# Simple Harmonics Question

1. Dec 5, 2007

### kevinr

[SOLVED] Simple Harmonics Question

1. The problem statement, all variables and given/known data

A 1.40 kg ball and a 2.20 kg ball are glued together with the lighter one below the heavier one. The upper ball is attached to a vertical ideal spring of force constant 170 N/m, and the system is vibrating vertically with amplitude 19.0 cm. The glue connecting the balls is old and weak, and it suddenly comes loose when the balls are at the lowest position in their motion.

m1 = 1.4 kg
m2 = 2.2 kg
k = 170 (not sure)

2. Relevant equations

(1/2)kx^2
(1/2)mv^2
(m1+ m2)v(both) = mv.

3. The attempt at a solution

Ok so i got the frequency of this problem to be 1.4 and thats correct. But im lost in finding the amplitude.

Here's what i have done but its wrong. (I think since mass is less - amplitude should be less)

i want to use conservation of momentum (m(both)v(both) = mv) to find v of m2 so i first need v of both.

For that i need v(both) so i used conservation of energy (1/2kx^2 = 1/2mv^2) -> which gives me v(both)

With that i use to find v of m2 using m2v2 = m(both)v(both). Now with the v of m2, i use energy conservation again (1/2kx^2 = 1/2mv^2) to find x for just m2. This should be the amplitude but the answer seems to be wrong) - i get 17 cm.

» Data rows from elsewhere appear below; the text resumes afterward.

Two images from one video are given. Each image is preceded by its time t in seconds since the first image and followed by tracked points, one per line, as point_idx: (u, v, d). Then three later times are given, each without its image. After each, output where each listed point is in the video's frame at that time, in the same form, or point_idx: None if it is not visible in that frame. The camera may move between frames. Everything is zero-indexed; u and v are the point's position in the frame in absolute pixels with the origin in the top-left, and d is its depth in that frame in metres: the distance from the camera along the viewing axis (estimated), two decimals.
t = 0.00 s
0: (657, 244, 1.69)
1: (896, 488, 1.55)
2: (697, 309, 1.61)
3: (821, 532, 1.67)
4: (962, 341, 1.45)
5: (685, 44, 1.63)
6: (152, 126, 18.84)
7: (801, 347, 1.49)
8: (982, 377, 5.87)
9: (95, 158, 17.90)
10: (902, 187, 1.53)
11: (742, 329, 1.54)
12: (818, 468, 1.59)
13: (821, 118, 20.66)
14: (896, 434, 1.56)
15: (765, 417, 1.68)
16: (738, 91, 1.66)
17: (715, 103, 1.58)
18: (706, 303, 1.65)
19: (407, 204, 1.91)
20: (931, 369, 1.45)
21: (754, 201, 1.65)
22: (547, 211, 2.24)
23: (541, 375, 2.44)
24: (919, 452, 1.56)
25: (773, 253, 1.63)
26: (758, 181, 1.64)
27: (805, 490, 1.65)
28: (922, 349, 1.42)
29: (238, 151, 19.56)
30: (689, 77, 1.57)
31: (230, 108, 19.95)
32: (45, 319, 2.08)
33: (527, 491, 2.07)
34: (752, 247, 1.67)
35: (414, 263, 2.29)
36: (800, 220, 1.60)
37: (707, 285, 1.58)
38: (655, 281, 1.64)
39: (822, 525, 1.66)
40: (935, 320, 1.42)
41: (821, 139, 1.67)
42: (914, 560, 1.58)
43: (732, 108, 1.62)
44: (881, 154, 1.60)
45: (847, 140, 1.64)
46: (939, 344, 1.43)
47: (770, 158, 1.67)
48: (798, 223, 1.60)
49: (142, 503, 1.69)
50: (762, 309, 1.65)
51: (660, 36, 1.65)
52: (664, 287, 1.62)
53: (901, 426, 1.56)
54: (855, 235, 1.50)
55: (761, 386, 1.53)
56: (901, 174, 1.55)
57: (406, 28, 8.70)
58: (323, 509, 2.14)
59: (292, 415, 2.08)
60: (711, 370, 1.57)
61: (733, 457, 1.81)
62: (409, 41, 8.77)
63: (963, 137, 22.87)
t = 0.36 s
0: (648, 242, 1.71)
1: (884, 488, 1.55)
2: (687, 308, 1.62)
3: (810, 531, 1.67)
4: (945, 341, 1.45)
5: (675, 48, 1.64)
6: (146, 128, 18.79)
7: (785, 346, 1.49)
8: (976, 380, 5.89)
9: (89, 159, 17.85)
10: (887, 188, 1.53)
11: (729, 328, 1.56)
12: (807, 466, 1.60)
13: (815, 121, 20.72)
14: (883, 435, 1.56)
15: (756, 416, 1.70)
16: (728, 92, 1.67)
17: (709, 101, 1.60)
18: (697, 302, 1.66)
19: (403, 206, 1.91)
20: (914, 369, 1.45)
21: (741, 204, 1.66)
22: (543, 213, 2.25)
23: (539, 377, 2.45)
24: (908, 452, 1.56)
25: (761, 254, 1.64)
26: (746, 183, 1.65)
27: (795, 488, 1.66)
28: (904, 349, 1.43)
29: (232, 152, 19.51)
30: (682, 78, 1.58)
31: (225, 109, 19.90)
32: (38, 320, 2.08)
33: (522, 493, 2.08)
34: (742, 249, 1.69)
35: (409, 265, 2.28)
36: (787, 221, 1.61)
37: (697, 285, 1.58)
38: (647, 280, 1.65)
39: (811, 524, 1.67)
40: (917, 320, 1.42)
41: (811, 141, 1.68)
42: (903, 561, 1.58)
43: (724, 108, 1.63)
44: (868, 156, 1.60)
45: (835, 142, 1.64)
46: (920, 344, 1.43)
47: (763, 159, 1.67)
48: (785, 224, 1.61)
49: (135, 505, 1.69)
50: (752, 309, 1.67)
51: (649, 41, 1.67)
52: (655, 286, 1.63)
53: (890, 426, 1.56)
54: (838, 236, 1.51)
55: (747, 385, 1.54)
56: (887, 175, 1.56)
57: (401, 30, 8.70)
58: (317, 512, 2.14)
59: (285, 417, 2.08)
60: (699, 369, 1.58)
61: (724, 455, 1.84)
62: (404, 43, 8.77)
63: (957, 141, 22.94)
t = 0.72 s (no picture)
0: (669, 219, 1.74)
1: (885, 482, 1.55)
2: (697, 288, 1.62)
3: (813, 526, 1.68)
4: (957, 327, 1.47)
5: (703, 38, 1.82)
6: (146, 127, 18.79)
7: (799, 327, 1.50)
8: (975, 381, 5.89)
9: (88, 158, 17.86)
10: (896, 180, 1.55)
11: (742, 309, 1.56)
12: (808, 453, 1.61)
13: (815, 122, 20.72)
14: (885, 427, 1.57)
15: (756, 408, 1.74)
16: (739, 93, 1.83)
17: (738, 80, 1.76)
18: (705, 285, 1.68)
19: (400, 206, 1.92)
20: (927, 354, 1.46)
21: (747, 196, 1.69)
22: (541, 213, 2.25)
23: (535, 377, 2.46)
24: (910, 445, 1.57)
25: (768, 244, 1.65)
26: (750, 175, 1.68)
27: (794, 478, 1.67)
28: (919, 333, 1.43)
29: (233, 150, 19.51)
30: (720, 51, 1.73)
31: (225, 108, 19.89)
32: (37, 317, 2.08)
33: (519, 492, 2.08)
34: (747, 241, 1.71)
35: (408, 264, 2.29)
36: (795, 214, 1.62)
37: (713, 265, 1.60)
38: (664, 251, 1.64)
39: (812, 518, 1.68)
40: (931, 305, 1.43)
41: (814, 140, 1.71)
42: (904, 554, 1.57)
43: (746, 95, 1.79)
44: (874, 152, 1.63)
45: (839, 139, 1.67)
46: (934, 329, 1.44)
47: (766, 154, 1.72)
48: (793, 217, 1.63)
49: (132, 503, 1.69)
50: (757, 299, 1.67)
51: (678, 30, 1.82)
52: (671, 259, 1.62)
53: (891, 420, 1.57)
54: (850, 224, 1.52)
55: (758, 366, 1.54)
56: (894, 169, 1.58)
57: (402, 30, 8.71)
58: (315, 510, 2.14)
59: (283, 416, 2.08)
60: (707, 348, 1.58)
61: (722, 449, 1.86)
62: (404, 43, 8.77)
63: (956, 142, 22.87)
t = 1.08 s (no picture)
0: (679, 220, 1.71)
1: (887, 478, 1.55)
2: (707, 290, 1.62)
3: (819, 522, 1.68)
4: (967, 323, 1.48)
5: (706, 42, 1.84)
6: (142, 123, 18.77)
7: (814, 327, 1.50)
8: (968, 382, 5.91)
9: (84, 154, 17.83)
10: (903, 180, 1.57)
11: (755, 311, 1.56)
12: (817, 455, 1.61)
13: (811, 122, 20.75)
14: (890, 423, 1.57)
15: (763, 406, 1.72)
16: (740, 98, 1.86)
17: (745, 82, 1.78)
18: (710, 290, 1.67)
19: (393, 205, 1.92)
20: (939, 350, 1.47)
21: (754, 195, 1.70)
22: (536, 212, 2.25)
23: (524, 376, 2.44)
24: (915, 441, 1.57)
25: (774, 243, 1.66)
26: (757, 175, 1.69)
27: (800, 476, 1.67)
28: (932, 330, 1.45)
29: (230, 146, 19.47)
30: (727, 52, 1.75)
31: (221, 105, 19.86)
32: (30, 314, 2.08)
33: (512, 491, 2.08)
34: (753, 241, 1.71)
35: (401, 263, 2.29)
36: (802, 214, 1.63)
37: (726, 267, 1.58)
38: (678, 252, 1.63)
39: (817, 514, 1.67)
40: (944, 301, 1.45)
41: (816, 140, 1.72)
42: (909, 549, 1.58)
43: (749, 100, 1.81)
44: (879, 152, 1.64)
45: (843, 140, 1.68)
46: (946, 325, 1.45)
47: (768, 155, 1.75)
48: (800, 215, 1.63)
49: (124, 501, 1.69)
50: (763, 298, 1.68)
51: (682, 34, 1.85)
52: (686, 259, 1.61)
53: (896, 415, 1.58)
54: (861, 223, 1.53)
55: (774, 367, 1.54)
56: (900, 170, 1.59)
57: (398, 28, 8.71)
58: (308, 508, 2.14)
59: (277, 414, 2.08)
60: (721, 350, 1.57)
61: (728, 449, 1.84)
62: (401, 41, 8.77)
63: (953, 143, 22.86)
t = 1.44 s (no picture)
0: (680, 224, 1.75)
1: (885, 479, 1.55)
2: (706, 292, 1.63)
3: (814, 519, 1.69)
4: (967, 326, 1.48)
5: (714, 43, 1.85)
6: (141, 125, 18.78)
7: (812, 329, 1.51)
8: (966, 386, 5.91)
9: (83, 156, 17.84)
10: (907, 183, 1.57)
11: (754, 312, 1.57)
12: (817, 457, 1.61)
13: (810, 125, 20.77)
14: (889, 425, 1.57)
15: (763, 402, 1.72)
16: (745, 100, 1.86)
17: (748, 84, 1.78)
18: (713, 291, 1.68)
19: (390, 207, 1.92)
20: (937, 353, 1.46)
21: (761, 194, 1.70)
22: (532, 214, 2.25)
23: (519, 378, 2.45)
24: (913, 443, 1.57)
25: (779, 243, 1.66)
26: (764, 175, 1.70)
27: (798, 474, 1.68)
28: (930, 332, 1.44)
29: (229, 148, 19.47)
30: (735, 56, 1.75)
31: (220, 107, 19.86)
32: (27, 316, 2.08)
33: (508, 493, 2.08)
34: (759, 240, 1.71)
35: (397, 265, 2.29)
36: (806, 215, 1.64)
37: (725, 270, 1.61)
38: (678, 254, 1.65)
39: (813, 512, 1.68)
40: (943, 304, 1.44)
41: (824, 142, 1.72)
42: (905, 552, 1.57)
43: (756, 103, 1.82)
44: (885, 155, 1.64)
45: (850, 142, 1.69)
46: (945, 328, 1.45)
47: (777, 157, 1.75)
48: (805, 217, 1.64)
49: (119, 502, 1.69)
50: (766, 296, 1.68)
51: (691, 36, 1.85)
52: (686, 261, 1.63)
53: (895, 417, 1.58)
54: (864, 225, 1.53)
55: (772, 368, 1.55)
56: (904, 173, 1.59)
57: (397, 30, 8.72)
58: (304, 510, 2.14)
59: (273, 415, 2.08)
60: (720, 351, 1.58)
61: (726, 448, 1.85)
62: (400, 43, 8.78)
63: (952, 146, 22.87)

Is my approach ok? Any help would be great.

Thanks!

2. Dec 5, 2007

### Staff: Mentor

What is it that you are asked to find?

3. Dec 5, 2007

### kevinr

Amplitude after the small ball has fallen off. (of the big mass only)

Oops forgot that

4. Dec 5, 2007

### Staff: Mentor

OK. Hint: Where's the new equilibrium point?

5. Dec 5, 2007

### kevinr

Ok so that means that the 17 cm i got is compared to the old equilibrium?

If so, i have no idea how to get the new equilibrium point. Wouldnt the new equilibrium point be the new altitude you get? (since altitude is measured from equilibrium).

Thanks for help!

6. Dec 5, 2007

### Staff: Mentor

I have no idea what you were doing when you calculated that value. You don't need conservation of momentum or energy to solve this.

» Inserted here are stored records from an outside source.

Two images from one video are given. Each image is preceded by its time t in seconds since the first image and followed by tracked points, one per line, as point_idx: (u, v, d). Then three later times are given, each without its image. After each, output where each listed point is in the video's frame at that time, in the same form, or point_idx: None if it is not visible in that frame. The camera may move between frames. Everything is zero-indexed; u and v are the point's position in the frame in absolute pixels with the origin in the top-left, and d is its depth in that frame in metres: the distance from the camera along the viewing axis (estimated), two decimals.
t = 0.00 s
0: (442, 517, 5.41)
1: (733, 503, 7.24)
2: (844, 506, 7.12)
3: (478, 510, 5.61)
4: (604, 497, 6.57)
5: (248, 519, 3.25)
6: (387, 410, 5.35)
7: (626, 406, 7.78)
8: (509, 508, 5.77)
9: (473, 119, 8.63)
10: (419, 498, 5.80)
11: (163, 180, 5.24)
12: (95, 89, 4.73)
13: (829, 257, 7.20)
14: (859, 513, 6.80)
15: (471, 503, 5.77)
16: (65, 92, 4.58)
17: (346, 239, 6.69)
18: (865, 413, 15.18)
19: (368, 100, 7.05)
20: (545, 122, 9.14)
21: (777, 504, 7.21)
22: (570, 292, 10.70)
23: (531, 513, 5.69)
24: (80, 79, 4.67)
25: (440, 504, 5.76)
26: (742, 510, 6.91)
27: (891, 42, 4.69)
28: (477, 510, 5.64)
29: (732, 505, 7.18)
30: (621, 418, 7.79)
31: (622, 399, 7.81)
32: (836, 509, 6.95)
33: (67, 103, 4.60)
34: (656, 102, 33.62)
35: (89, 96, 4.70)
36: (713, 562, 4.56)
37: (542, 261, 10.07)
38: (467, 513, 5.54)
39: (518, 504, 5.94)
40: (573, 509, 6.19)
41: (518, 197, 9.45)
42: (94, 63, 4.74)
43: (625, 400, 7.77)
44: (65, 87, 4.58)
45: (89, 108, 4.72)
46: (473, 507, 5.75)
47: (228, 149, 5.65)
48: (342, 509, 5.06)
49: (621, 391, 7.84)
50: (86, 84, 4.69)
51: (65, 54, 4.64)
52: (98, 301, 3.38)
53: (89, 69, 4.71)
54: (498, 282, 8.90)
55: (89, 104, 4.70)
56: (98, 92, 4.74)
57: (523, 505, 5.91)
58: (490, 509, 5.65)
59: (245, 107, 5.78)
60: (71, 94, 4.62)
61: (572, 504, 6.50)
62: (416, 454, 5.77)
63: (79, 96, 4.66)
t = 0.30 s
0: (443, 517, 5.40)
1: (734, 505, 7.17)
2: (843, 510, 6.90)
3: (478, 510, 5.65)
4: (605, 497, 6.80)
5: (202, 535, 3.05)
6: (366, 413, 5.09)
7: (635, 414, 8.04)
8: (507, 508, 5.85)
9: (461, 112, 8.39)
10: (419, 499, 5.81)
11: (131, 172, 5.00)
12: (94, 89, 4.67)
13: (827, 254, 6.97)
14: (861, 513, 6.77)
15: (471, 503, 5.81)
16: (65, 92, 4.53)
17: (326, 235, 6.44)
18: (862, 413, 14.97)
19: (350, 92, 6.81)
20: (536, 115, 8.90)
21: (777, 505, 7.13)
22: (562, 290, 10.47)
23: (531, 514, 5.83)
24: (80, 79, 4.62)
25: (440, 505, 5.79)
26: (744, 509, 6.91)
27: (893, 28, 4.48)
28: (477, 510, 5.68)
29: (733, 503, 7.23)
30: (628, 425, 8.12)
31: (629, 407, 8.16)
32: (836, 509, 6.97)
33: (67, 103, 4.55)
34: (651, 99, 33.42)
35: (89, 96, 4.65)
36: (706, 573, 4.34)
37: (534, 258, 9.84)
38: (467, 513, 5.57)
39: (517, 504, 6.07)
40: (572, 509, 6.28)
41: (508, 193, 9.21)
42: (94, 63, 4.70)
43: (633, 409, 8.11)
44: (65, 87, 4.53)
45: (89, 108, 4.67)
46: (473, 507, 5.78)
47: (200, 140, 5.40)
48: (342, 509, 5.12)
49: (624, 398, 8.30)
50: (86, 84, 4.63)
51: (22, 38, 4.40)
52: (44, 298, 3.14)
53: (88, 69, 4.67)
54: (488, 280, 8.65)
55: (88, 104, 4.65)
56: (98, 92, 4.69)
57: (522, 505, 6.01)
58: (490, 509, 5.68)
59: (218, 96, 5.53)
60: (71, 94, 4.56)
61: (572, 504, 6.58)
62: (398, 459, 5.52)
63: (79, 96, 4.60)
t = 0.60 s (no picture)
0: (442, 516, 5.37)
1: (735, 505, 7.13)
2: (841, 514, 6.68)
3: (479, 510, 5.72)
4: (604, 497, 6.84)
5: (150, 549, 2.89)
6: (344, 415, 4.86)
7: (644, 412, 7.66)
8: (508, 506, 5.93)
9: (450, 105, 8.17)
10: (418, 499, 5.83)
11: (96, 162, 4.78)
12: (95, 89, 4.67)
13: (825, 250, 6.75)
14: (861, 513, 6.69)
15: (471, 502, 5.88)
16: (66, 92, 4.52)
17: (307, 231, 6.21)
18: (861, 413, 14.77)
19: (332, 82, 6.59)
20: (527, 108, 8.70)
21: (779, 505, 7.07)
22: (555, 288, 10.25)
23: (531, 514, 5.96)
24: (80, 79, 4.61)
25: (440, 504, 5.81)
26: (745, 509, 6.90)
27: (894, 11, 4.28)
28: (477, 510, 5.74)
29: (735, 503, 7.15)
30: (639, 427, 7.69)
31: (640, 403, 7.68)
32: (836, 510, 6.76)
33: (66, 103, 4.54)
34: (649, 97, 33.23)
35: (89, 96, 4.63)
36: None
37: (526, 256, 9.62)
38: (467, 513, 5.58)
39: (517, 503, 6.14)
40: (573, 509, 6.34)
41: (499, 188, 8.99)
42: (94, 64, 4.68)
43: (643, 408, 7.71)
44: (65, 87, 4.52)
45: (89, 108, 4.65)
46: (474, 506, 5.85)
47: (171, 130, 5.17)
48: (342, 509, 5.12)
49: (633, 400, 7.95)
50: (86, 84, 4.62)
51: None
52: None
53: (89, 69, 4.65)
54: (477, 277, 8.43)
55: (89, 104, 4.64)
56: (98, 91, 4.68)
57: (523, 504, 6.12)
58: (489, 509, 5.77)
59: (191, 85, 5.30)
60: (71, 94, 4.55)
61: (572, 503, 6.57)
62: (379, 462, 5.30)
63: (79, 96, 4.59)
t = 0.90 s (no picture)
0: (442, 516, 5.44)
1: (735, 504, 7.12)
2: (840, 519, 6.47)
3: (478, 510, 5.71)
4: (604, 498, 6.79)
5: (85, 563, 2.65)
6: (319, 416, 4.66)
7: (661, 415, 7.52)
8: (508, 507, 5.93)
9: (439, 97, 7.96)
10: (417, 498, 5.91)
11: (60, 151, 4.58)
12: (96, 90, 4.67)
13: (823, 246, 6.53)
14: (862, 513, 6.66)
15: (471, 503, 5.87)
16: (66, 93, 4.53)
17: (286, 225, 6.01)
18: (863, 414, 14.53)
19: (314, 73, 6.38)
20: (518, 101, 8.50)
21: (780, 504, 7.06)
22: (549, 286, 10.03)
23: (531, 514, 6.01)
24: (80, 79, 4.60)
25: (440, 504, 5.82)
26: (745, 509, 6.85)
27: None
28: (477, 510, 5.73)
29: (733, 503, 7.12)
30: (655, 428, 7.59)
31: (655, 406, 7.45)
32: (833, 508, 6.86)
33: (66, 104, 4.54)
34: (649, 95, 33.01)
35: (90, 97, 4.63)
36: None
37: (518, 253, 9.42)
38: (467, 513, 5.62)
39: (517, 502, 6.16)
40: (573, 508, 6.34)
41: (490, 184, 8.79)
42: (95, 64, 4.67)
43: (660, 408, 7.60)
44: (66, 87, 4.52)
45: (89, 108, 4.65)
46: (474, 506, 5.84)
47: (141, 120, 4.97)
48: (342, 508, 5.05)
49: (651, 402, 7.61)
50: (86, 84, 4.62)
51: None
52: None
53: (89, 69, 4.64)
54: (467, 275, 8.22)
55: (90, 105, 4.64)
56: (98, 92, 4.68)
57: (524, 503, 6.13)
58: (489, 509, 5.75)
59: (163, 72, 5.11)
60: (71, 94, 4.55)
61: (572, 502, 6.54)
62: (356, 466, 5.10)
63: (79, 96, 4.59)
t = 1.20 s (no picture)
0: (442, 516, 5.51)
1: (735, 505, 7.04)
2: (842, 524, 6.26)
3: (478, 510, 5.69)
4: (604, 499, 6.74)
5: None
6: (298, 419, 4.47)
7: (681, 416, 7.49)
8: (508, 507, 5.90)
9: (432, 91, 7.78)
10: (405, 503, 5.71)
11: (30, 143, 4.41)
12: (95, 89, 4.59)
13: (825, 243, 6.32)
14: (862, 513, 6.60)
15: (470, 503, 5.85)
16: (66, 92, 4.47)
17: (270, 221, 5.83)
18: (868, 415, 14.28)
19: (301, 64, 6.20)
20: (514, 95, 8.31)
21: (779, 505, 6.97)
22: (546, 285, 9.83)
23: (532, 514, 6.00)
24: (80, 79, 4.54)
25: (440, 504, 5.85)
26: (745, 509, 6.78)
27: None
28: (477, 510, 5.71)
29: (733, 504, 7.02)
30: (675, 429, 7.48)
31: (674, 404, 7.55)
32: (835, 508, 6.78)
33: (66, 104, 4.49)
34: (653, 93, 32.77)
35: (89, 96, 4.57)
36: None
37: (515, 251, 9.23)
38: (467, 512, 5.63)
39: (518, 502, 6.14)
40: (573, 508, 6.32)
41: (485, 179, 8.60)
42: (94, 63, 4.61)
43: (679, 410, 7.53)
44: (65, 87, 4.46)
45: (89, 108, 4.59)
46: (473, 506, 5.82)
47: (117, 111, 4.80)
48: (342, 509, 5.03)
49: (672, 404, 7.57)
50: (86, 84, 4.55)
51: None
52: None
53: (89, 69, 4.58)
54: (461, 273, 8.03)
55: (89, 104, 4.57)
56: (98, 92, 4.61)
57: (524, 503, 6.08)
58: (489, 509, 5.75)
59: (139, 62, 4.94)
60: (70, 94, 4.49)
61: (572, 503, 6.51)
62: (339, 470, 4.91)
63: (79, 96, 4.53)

You are given that the amplitude (before the piece falls off) was 19 cm. That means the system oscillated between 19 cm above the equilibrium point to 19 cm below the equilibrium point. (The equilibrium point is where the net force on the mass is zero.)

When the piece falls off, the remaining mass is 19 cm below the old equilibrium point. You need to find out how far it is below the new equilibrium point. So figure out how much the equilibrium point shifts.

7. Dec 5, 2007

### kevinr

removed cause i figured out after the hint!

Last edited: Dec 5, 2007
8. Dec 5, 2007

### kevinr

Thanks!

I managed to figure it out after you Hint =D.